I know, I know, deep subject *ducks*
After six months of fulltime hunting and several red herrings, I found a job. Not only that, a good one. I start Tuesday, doing telephone tech support for a large cable/telephone/ISP provider, for probably not enough money considering all of the stupid I'm letting myself in for.
This means I'll be spending less time here. *stop applauding*
Plus, tomorrow is Dammit's fourth birthday.


----------



## ash somers (Jun 5, 2010)

congratulations, mod!
i hope it works out for you 
i'm glad, i mean i'm sorry, i mean 
he he you know what i mean *wink*

and who the hell is Dammit?


----------



## moderan (Jun 5, 2010)

Thanks, Ash, I think...this handsome little feller is Dammit:


----------



## Kat (Jun 7, 2010)

Congrats!! Although we'll miss you. I'm sure that you'll get some interesting stories out of this experience.


----------



## darknite_johanne (Jun 7, 2010)

So that's why I javen't been seeing more of you lately. But I'll bet you'll be online most of my time. lol!


----------



## Foxee (Jun 7, 2010)

Congrats on officially landing the job, what a relief. 
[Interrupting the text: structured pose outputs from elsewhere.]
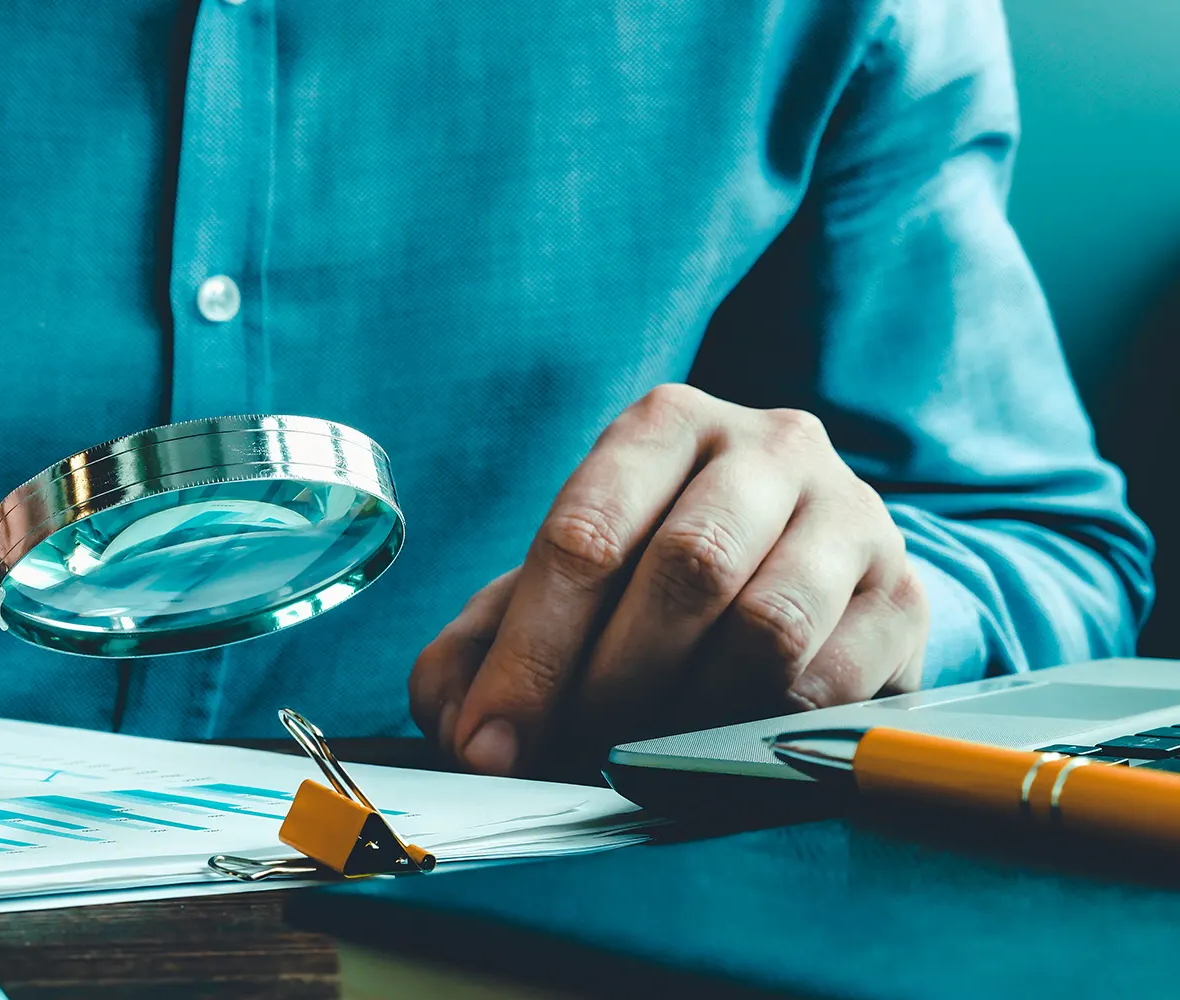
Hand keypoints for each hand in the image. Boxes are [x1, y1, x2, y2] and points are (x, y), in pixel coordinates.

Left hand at [410, 384, 928, 775]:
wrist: (803, 557)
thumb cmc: (654, 573)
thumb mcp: (562, 585)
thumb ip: (488, 643)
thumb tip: (464, 731)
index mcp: (665, 424)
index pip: (588, 531)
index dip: (531, 651)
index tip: (492, 740)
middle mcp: (769, 447)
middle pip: (688, 568)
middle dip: (609, 684)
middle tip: (566, 754)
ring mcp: (851, 516)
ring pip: (769, 626)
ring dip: (685, 716)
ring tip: (637, 757)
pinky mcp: (901, 596)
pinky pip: (834, 682)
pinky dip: (758, 733)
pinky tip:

Happy Birthday, Dammit! (And there's something I never thought I'd say!)


----------



## JosephB (Jun 7, 2010)

That's awesome, Mod. Congratulations!


----------



## moderan (Jun 7, 2010)

Thanks, y'all. Yes, I officially have the job, now I just need to figure out how to get home. Something will get worked out.


----------



## Red_Venus (Jun 7, 2010)

Nice job, Mod! I'm happy for you...and gonna miss you around here *sniffs*. I know you'll still visit though!

xo


----------



## moderan (Jun 7, 2010)

Job's only 8-10  hours a day
I can come here and cause trouble at least half of that.


----------



## alanmt (Jun 7, 2010)

congrats mod!  your bunny looks tasty!


----------



## moderan (Jun 7, 2010)

Good luck catching Dammit to eat him. But thanks.


----------



## Foxee (Jun 7, 2010)

With a name like Dammit, he has to be good.


----------



## moderan (Jun 7, 2010)

He's so good, he's bad. But he likes his girlbunnies, and protects them, which definitely makes him endearing:


----------



## Red_Venus (Jun 7, 2010)

Awww. What cute bunnies! My daughter just started squealing at the pictures...so if you hear a high-pitched shreeking where you are, it's probably her. (She loves rabbits...well ALL animals, but esp rabbits)


----------



## moderan (Jun 7, 2010)

Bunnies make the best housepests. And yeah, they're so impossibly cute that even an old meanie like me likes em.
The smaller breeds are just the right size, as you can see by the comparison to Tennessee (in the background). Dammit weighs about as much as a medium-sized cat (8 lbs) and can hold his own in a fight.


----------



## Eluixa (Jun 12, 2010)

Congrats Mod, and Hoppity Birthday Dammit!


----------



## moderan (Jun 12, 2010)

Thank you doubly.


----------



## The Backward OX (Jun 14, 2010)

moderan said:


> I found a job. Not only that, a good one. I start Tuesday, doing telephone tech support for a large cable/telephone/*ISP provider*, for probably not enough money *considering all of the stupid I'm letting myself in for*.


 
1) You should fit right in.



2)
Customer: "There are smoke and flames coming from my computer."
Tech Support: "Uh, hang up, unplug the computer from the wall, and call the local fire department."
Customer: "That's not the problem. I need to know how to do a backup. Fastest possible method."


----------



## NathanBrazil (Jun 15, 2010)

Ox couldn't help himself.  Just gots to get in his digs.


----------



## virginia (Jun 28, 2010)

Moderan, 

it's a bit late - you'll practically be retired by now - but congratulations on securing the job. I'm sure you'll do really well.

Virginia

P.S. I love the pictures of your rabbits!


----------